В начале XX в. реальная действительность с классовыми противоречиями и социальной борьбой в деревне обусловила создание новых форм увеселений молодежи, заслонив и вытеснив древнюю, потерявшую смысл магическую основу обрядности.
Ряженье перерождалось в народную сатирическую драму, в шутовские пародии на церковные обряды, проповеди, молитвы, рождественские славления. Нередко эти комедийные представления имели антицерковную и антирелигиозную направленность, подавая в традиционном юмористическом плане фигуры служителей культа, монахов, попадьи и т. п.

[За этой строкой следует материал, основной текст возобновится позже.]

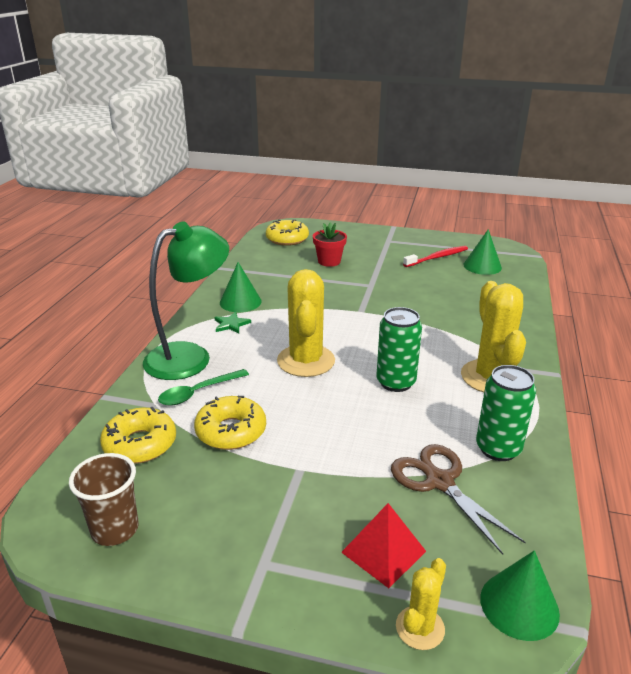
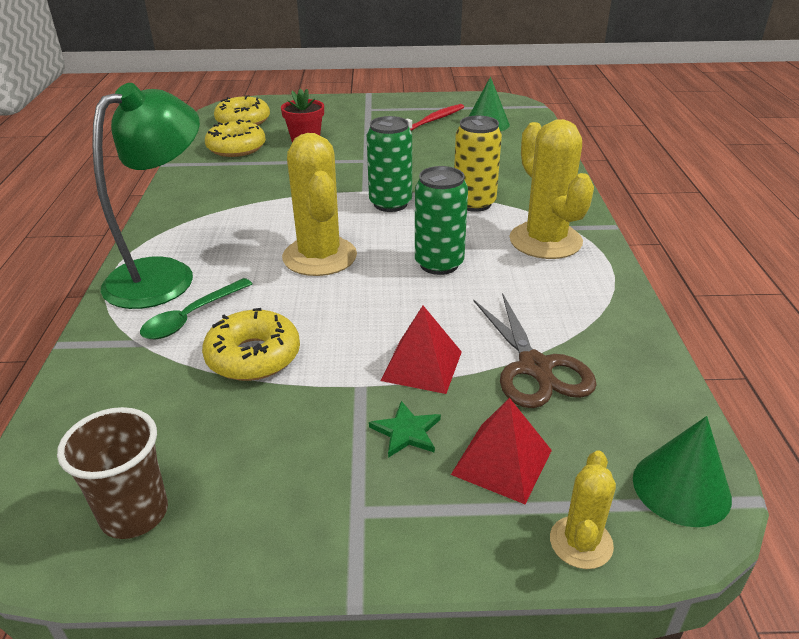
camera: 15 degrees left, 5 degrees up
yellow donut [100,407,176,464] -> yellow donut moved to [205,119,266,157]
green star [214,312,251,333] -> green star moved to [369,401,441,458]
green cone [220,262,262,312] -> none
brown scissors [391,444,526,555] -> brown scissors turned 150 degrees counterclockwise [474,293,597,408]
green can [476,365,536,461] -> green can moved to [367,116,412,212]
none -> red pyramid [381,306,462,394]
none -> yellow can [454,116,502,212]

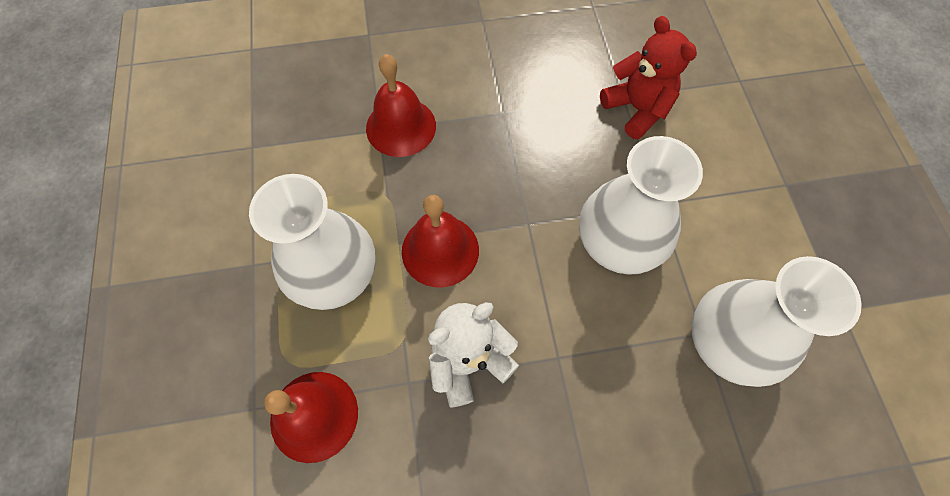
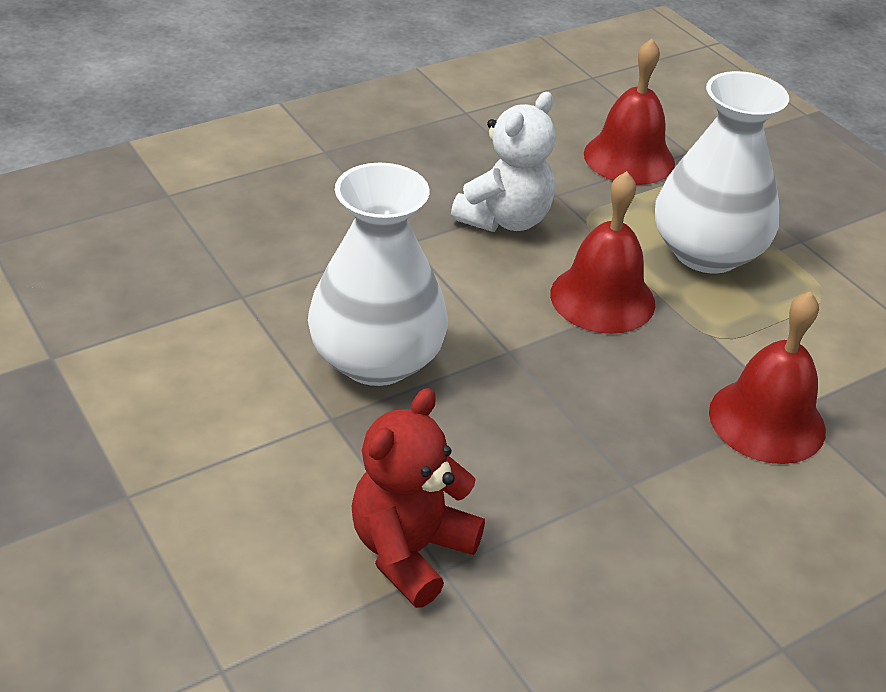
camera: 155 degrees right, 25 degrees down
red teddy bear [600,16,697,139] -> red teddy bear turned 90 degrees clockwise [352,388,485,608]
white vase [691,256,862,387] -> none

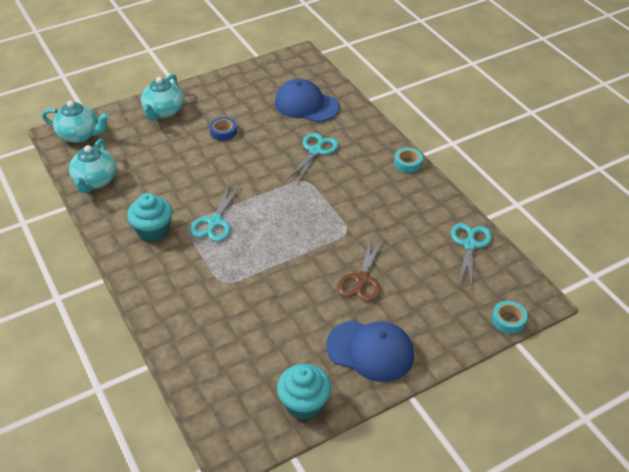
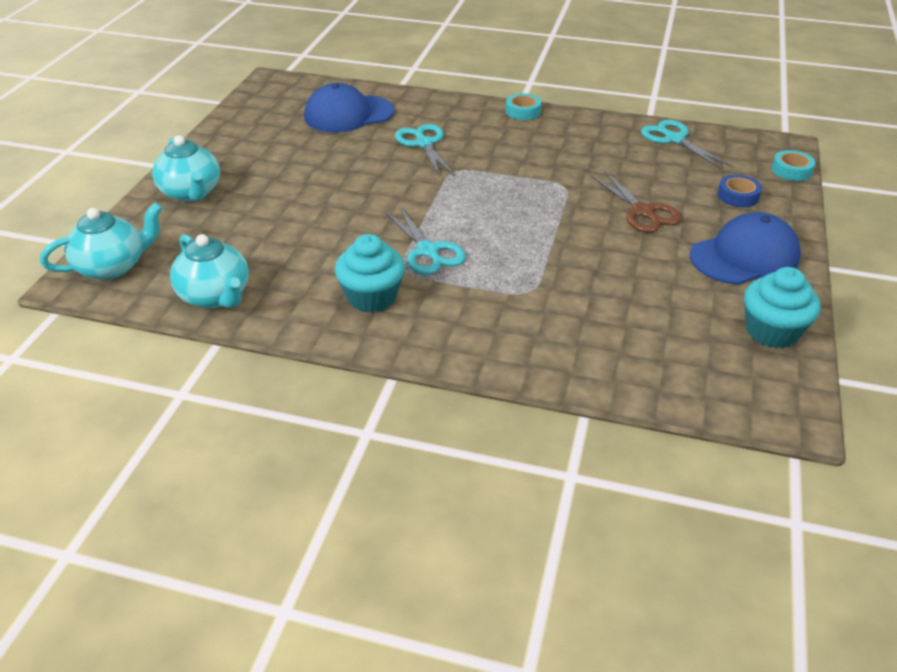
camera: 45 degrees left, 5 degrees down
blue tape [209,117,237,141] -> blue tape moved to [717,175,762,207]

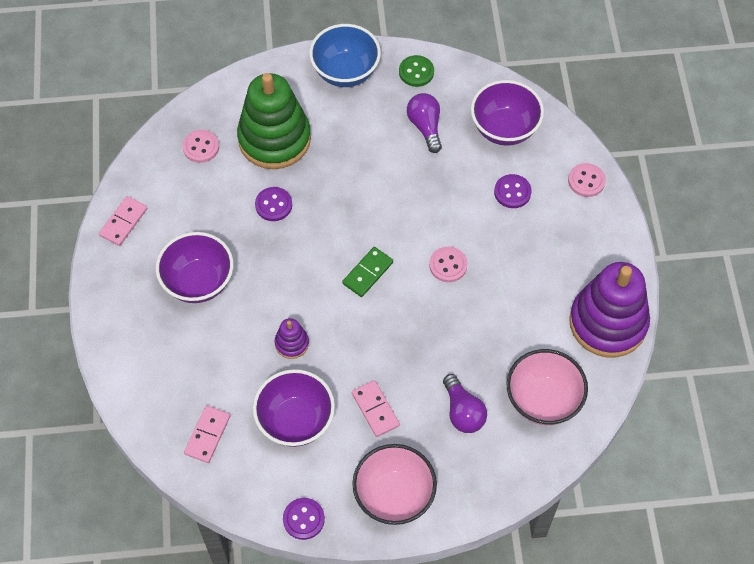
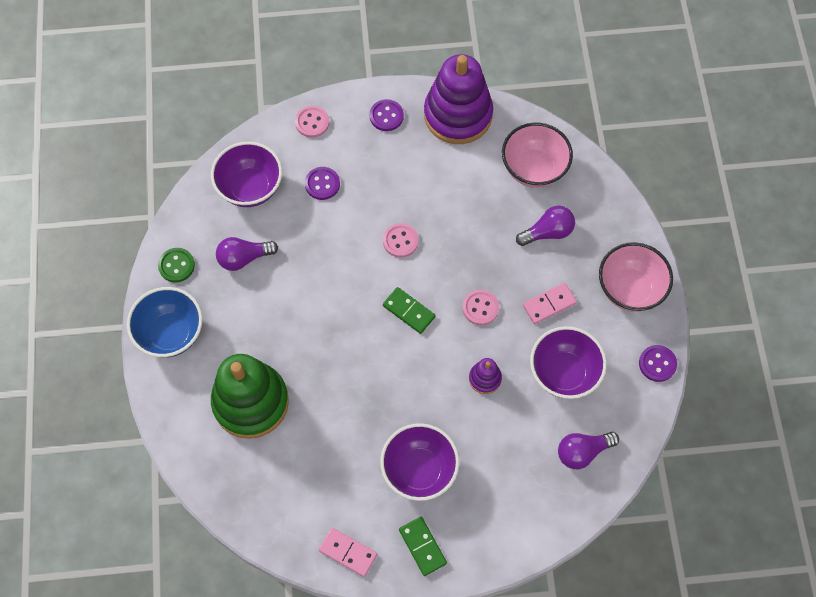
camera: 90 degrees left, 5 degrees up
pink button [182,130,219,163] -> pink button moved to [462,290,499,325]
pink domino [184,405,230,463] -> purple light bulb [558,432,619,469]
purple button [255,187,292,221] -> purple button moved to [370,99,404,131]
none -> green domino [399,517,447,576]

Такие представления зафиксированы в описываемый период во многих русских областях. Г. К. Завойко приводит интересную сценку, импровизировавшуюся ряжеными: «Обряженный или обряженная монашенкой, войдя в избу, приговаривает:
Пожертвуйте
На сальную свечу
Ивану Кузьмичу!
Ево-то мощи
Лежат в осиновой роще,
Оне там потеют,
Плясать к нам не поспеют!»[49]
Со времени принятия христианства ряженье подвергалось постоянному преследованию со стороны церкви. Официальная религия упорно внедряла в сознание крестьянских масс представление о греховности народных игрищ. Поэтому вплоть до 60-х годов XIX в.